On October 20, Bouron’s teenage sons reported her missing after not having seen her for three days. Ten days later: the awful discovery. According to Strom, Bouron was bound in the incaprettamento fashion of the Italian Mafia, which causes strangulation. “It’s the final diss, like showing disrespect,” she says. “It’s like warning everyone else who might think of crossing them, they’re making an example out of this person, even after they’re gone. It’s all about sending that cold message: Betray us and this is what you get.”

In the days after Bouron’s murder, police interviewed unnamed suspects. Then: silence. Bouron’s mother allegedly hired her own private investigator, traveling to Los Angeles in an attempt to find her daughter’s killer, but her efforts were in vain. There was speculation that she was killed by a Milošević associate or an abusive boyfriend. Today, her murder is still unsolved.

The L.A.P.D. would not comment on the crime, stating only that “the case is currently marked unsolved.” Years ago, Strom had friends in public service look into the case, and attempted to piece together her fractured memories for any clues, but she has yet to find any leads.

After her mother’s death, Strom was adopted by a family in San Diego and arrived at her new home in beautiful clothes supplied by her grandmother. Throughout her childhood, her grandmother would visit her, telling her stories of a mother she was not sure she remembered. Storm did not learn what happened until she was a teenager. “I became what some would say rebellious as a teenager, and my [adoptive] mom said, ‘You’re going to end up tied up and dead in the trunk of your own car, just like your mother, like Cynthia Bouron,’” she says. “That was the day I found out what happened to my mother and why I was adopted.”

Bouron and her daughter, Stephanie, in the early 1970s.
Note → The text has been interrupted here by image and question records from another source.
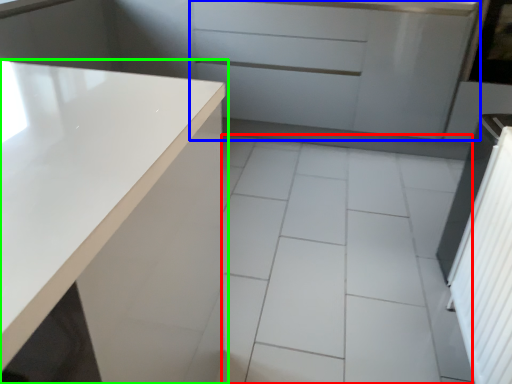
Question: Which object is the farthest from ceramic tile (highlighted by a red box)? Choose among these: cabinetry (highlighted by a blue box) or countertop (highlighted by a green box).

Choices:
 (A) cabinetry
 (B) countertop

Answer: (A)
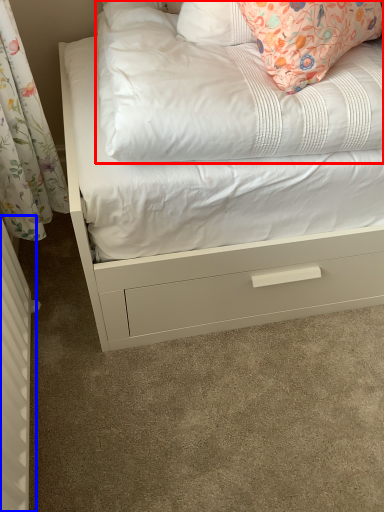
Question: Which object appears farthest to the camera in this image, mattress (highlighted by a red box) or radiator (highlighted by a blue box)?

Choices:
 (A) mattress
 (B) radiator

Answer: (A)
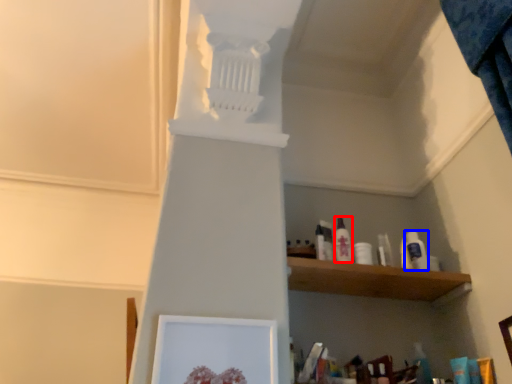
Question: Among these objects, which one is nearest to the camera, toiletry (highlighted by a red box) or toiletry (highlighted by a blue box)?

Choices:
 (A) toiletry
 (B) toiletry

Answer: (A)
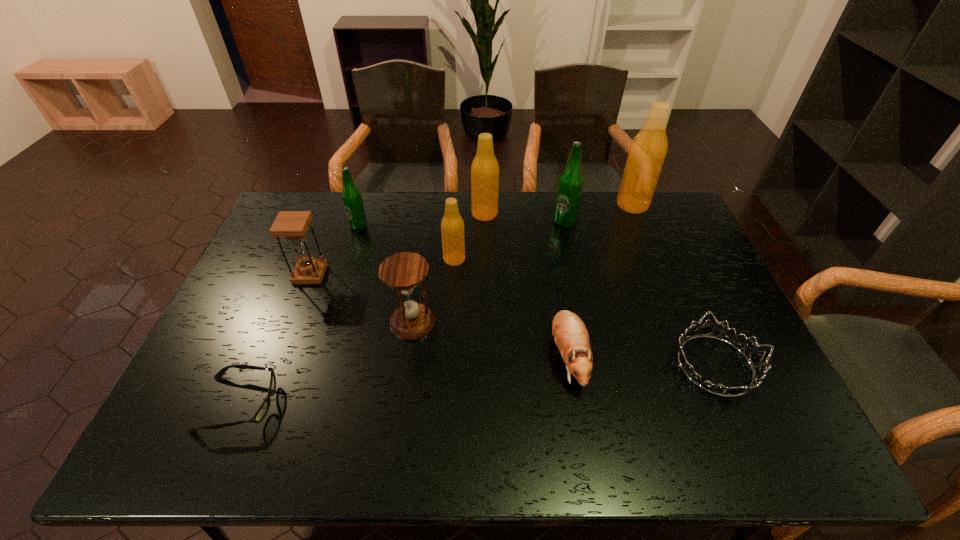
Find the location of a particular element. The width and height of the screenshot is (960, 540). vacant space at the far left corner is located at coordinates pos(306,199).

This screenshot has width=960, height=540. Identify the location of free area in between the third object from left to right and the hamster. (463, 291).

This screenshot has width=960, height=540. I want to click on empty location between the nearest tan beer bottle and the eighth tallest object, so click(511, 308).

Identify the location of vacant area that lies between the right green beer bottle and the tiara. (639, 293).

Identify the location of free space between the third shortest object and the fourth object from left to right. This screenshot has height=540, width=960. (491, 339).

Where is `free spot between the second tan beer bottle from left to right and the second beer bottle from right to left`? The image size is (960, 540). free spot between the second tan beer bottle from left to right and the second beer bottle from right to left is located at coordinates (524, 218).

The height and width of the screenshot is (540, 960). Find the location of `free space between the shortest object and the rightmost tan beer bottle`. free space between the shortest object and the rightmost tan beer bottle is located at coordinates (436, 304).

The height and width of the screenshot is (540, 960). Identify the location of empty space that is in between the brown hamster and the farther hourglass. (439, 315).

You are a GUI agent. You are given a task and a screenshot of the screen. Output one action in this format:
    pyautogui.click(x=<x>, y=<y>)
    Task: Click on the blank region between the rightmost beer bottle and the shortest object
    
    Given the screenshot: What is the action you would take?
    pyautogui.click(x=436, y=304)

This screenshot has height=540, width=960. In order to click on free point between the right hourglass and the sixth object from right to left in this screenshot , I will do `click(434, 291)`.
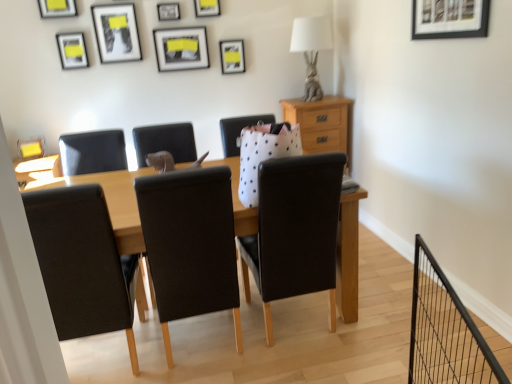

Strom repeated many of her mother’s patterns, becoming mixed up in the seedy side of Los Angeles’s entertainment scene and abusive relationships. “It’s like this generational curse,” she says. A decade ago, she left that painful life behind. “I wanted my nieces to have a triumphant story about their aunt instead of a tragic one like I had about my mom.”

“If you’re a good person stuck in something bad, I’m sure you’d look for a way out,” says Strom. “We need to understand that Cynthia Bouron never found that chance.”

Strom is still looking to locate her brothers, Eric and Marc, who disappeared after Bouron’s murder. Since she was so young at the time of the murder, she does not remember them. One family friend believes they were sent by Bouron’s family to boarding school in the Midwest after the death.

While she tries to live in the moment, she would like for the case to be re-examined. “I hate that it was never solved,” Strom says. “I imagine somebody’s still out there.”